Z denka jestem w miarę zadowolona, znalazło sie w nim kilka pełnowymiarowych produktów.

❤️ Żel peelingujacy do ciała St. Ives - mandarynka i pomarańcza. Swietnie działanie, zapach i skład, chętnie wrócę ponownie.

👍 Płyn micelarny Garnier. Lubię produkty tej marki i na początku sprawował sie super, ale końcówkę strasznie cieżko było mi wykończyć.

👍 Żel do mycia twarzy Himalaya - Fresh start, blueberry. Bardzo fajny żel, jednak przy dłuższym stosowaniu może troszkę przesuszać. W zapasach mam jeszcze miniaturkę wersji brzoskwiniowej wiec chętnie przetestuje za jakiś czas.

❤️Peeling do twarzy i ciała St. Ives - kokos i kawa. Cudowny zapach i świetne działanie!

👍 Oliwka do ciała Johnson’s. Bardzo ja lubię i często wracam, idealne zamiast balsamu.

👍 Balsam do ciała Nivea. Całkiem w porządku balsam, dobrze nawilżał.

👍 Mydełko antybakteryjne do rąk.

❤️ Krem do rąk Vianek. Bardzo go lubię i często wracam, bardzo dobrze nawilża dłonie. Ostatnio jednak zaczął mnie irytować jego zapach wiec na pewno zrobię sobie przerwę.

👎 Maszynki do golenia, na których sie zawiodłam, były bardzo tępe.

👍 Plasterki na nos Biore. Są to jedyne, które u mnie działają i często do nich wracam.

👍 Antyperspirant Rexona. Dobrze sie sprawdził, może jeszcze do niego wrócę.

👍/👎Kilka maseczek, które średnio sie u mnie sprawdziły. Najlepiej spisała sie maseczka-peeling do twarzy z węglem drzewnym i czarnym cukrem marki Freeman. Do reszty na pewno nie wrócę.

👍 Perfumetka Crystal Noir, bardzo polubiłam sie z tym zapachem.

👍 Miniaturka kakowego balsamu do ust, ślicznie pachniał i bardzo dobrze nawilżał usta.

❤️ Żel antybakteryjny Bath & Body Works - Black Cherry Merlot. Cudowny zapach i swietnie działanie.

Większość produktów sprawdziła sie u mnie ok. Nie ma tutaj wielkich bubli, ale niestety nie ma tez perełek, za którymi będę tęsknić. Myśle, ze wróciłabym do kilku produktów.

Zobacz post

Bath & Body Works Żel antybakteryjny, Black Cherry Merlot

Żel antybakteryjny Bath & Body Works, tutaj w wydaniu Black Cherry Merlot. Przetestowałam juz wiele żeli tej marki, ale ten zapach jest jednym z moich ulubionych.
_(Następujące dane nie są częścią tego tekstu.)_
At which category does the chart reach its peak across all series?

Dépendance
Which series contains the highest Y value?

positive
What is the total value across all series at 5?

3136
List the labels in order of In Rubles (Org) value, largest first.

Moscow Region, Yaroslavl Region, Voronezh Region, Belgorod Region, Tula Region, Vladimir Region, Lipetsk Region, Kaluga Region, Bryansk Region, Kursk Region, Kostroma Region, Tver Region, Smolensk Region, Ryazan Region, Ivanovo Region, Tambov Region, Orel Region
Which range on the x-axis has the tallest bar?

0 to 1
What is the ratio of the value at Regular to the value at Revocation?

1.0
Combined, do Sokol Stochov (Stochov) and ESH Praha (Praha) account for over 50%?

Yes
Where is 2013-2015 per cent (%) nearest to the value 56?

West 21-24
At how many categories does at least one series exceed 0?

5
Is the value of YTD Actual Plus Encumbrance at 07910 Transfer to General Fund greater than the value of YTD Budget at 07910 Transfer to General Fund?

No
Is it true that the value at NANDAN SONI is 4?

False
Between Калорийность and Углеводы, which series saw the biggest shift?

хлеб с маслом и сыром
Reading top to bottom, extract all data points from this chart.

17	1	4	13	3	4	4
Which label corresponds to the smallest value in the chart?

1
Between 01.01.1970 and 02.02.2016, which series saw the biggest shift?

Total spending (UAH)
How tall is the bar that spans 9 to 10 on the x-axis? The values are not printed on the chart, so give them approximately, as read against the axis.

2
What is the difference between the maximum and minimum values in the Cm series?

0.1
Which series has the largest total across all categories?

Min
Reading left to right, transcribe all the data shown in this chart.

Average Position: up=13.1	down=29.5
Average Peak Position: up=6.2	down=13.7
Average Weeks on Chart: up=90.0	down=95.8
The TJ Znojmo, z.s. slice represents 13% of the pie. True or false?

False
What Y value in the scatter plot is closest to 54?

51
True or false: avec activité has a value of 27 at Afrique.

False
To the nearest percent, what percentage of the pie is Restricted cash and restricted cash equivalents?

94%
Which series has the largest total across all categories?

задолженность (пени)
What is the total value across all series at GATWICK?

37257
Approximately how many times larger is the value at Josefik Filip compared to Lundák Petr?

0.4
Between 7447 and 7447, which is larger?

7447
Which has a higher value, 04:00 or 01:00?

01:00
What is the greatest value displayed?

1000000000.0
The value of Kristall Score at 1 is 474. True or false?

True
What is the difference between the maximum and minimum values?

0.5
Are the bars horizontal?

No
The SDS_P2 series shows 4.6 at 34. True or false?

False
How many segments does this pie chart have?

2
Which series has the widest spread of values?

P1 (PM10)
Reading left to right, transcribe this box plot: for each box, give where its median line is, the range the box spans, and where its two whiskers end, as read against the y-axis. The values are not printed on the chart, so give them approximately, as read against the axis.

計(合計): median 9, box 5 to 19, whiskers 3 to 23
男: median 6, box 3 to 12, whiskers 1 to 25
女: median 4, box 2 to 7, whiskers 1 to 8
Przepięknie pachnie wiśnia, a ten zapach w ogóle nie jest sztuczny. Lubię żele tej firmy, ponieważ dobrze oczyszczają. Skóra po uzyciu nie jest lepka, żel szybko we wchłania pozostawiając dłonie ślicznie pachnące. W pracy używam silniejszego żelu, z duża ilością alkoholu, ale ten również mam zawsze przy sobie.

Zobacz post

Żel antybakteryjny, Bath Body works

Żele antybakteryjne Bath & Body Works, czyli nowości w mojej kosmetyczce. Zawsze biorę minimum trzy, ponieważ wychodzi dużo taniej niż kupowanie pojedynczo. Tym razem skusiłam sie na nowe zapachy: beautiful day, Black cherry merlot oraz Warm Vanilla Sugar. Bardzo lubię te żele i zawsze do nich wracam. Są zamknięte w maleńkim opakowaniu, idealne do torebki. Maja przepiękne zapachy. Niektóre czasem pachną troszkę alkoholowo, ale ten zapach szybko sie ulatnia. Jedynym minusem jest cena, ale te żele są tak wydajne, ze według mnie sie opłaca.